TAUR-dev/rankalign-v6-gemma-2-2b-d0.15-e2-hc-b2d-dbl-all-tcs-ln-p0-nv1-ng1-fsx-sm0.1
The TAUR-dev/rankalign-v6-gemma-2-2b-d0.15-e2-hc-b2d-dbl-all-tcs-ln-p0-nv1-ng1-fsx-sm0.1 model is a 2.6 billion parameter fine-tuned checkpoint based on the Google Gemma-2-2b architecture. Developed as part of the rankalign project, this model is specifically trained for hypernym-related tasks, focusing on identifying hierarchical relationships between concepts. It incorporates self-typicality correction and length normalization during its fine-tuning process, making it suitable for specialized semantic understanding applications.
Loading preview...
Overview
This model, rankalign-v6-gemma-2-2b-d0.15-e2-hc-b2d-dbl-all-tcs-ln-p0-nv1-ng1-fsx-sm0.1, is a specialized fine-tuned version of the Google Gemma-2-2b base model, developed within the rankalign project. It features 2.6 billion parameters and a context length of 8192 tokens.
Key Training Details
The model underwent specific fine-tuning for a task identified as hypernym-concat-bananas-to-dogs-double-all. Notable training parameters include:
- Base Model:
google/gemma-2-2b - Version: v6
- Epochs: 2
- Delta: 0.15
- Typicality Correction: Self-correction mechanism
- Length Normalization: Enabled
- Preference Loss Weight: 0
- NLL Validator/Generator Weight: 1 for both
- Force Same-X: True
- Semi-supervised Ratio: 0.1
Use Cases and Evaluation
This model is designed for tasks involving hypernym identification and understanding, as indicated by its training task and the provided evaluation scripts.
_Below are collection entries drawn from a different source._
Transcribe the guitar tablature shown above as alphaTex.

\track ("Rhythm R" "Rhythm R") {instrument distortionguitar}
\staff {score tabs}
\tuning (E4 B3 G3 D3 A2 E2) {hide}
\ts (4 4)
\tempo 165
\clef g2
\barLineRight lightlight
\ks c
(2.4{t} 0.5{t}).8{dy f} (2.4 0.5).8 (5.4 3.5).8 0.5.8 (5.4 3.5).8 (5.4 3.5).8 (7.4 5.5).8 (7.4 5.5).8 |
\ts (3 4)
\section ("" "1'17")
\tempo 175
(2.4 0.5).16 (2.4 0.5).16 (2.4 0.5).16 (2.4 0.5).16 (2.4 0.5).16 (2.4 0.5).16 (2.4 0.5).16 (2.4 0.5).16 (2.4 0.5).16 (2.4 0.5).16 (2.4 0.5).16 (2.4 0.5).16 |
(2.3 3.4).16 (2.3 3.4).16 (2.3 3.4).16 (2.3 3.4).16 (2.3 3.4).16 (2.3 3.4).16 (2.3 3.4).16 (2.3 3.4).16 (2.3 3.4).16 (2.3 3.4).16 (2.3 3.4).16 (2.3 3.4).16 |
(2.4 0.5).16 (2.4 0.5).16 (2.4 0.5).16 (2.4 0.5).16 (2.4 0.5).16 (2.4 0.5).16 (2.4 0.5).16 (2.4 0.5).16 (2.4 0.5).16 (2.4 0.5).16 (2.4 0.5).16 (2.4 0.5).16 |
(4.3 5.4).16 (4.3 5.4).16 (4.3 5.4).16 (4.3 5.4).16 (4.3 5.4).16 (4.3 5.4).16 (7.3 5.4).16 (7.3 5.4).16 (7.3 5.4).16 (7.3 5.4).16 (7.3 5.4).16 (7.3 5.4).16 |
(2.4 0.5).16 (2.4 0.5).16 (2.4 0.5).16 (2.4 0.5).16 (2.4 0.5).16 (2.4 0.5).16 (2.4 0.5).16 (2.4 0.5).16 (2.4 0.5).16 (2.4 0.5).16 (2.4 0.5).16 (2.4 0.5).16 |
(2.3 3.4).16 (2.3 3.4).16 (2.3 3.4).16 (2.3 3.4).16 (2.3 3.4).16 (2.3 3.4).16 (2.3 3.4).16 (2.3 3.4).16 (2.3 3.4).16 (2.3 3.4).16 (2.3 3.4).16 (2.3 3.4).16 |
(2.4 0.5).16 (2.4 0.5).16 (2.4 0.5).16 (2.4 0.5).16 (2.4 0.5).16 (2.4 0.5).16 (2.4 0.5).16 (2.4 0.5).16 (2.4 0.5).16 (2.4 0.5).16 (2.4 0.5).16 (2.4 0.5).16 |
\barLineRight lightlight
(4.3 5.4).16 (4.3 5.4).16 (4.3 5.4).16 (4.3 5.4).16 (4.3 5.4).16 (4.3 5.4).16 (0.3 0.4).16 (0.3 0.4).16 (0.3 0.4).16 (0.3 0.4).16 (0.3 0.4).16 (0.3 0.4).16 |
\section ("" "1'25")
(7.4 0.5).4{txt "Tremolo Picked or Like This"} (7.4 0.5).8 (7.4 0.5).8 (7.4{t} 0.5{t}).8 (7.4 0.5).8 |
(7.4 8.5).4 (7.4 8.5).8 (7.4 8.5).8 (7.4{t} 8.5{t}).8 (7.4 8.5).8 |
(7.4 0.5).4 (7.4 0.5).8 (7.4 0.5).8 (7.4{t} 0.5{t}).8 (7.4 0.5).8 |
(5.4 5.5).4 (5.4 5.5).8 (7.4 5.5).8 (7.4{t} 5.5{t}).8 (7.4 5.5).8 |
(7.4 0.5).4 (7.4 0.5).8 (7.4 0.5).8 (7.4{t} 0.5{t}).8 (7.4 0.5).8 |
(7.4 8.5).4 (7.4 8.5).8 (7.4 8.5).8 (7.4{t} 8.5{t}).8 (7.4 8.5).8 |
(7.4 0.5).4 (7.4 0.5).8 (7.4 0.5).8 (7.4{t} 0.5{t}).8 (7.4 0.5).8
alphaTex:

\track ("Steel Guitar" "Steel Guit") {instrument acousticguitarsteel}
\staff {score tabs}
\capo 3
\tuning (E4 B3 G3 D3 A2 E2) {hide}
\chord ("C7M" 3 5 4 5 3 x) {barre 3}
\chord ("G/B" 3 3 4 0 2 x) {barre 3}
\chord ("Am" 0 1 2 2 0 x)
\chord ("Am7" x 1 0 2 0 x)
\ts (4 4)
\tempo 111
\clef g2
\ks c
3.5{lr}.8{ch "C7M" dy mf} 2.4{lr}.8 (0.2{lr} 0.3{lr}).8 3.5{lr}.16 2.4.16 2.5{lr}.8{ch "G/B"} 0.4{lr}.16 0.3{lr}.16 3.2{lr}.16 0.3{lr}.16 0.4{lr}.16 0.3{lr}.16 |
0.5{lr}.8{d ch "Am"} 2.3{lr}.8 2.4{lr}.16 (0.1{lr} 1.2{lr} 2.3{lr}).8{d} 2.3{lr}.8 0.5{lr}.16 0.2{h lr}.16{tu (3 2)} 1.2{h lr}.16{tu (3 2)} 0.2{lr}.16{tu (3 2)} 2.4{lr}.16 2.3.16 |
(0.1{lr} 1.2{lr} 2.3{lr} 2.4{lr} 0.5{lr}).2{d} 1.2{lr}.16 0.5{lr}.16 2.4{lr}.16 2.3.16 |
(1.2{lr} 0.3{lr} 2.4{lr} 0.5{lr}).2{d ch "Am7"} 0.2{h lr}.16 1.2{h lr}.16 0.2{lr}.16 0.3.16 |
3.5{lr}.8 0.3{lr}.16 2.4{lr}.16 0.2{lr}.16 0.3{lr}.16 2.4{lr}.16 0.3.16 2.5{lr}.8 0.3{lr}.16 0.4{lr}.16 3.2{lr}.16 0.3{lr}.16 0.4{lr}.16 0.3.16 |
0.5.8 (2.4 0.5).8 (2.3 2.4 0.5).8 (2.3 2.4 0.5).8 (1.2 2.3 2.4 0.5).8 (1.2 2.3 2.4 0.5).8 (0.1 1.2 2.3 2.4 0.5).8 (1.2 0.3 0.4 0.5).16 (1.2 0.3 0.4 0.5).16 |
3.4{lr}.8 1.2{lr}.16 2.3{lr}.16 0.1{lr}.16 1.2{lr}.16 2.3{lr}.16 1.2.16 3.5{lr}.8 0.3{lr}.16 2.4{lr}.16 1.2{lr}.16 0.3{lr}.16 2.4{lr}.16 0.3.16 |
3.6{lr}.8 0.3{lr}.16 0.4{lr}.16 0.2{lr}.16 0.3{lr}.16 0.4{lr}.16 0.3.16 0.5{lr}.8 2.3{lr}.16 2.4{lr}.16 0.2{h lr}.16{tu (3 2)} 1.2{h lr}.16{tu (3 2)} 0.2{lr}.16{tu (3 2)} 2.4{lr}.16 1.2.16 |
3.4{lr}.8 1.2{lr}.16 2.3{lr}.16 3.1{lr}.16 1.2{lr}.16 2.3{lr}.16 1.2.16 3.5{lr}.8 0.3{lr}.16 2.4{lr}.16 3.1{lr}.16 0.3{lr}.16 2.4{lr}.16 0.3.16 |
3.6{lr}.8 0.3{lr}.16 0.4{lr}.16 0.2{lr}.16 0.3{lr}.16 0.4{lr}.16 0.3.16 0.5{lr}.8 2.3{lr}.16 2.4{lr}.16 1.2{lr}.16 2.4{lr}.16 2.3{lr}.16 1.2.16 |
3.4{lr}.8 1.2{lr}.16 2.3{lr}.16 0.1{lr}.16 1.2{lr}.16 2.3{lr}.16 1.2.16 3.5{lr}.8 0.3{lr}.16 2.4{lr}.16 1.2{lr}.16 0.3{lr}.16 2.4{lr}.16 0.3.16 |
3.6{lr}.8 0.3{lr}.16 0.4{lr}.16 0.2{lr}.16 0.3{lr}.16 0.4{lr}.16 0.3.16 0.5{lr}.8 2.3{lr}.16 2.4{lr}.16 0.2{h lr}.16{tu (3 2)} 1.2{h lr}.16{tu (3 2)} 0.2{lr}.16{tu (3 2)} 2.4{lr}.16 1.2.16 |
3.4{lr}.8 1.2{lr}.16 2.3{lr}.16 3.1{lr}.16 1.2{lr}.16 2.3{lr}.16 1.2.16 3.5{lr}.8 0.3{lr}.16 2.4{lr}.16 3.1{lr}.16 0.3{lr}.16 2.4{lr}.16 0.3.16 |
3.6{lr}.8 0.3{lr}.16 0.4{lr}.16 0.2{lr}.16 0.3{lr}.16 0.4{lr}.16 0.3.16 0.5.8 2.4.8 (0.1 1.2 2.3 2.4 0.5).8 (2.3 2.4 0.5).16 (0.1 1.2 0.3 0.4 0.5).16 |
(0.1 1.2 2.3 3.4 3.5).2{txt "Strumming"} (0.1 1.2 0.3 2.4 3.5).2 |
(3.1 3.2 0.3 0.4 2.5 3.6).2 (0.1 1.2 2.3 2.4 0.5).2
The evaluation process, demonstrated with eval_by_claude.py scripts, focuses on various hypernym-related tasks such as hypernym-bananas, hypernym-dogs, hypernym-cars, and others. Developers can use these scripts to reproduce evaluations and assess the model's performance on similar semantic relationship tasks.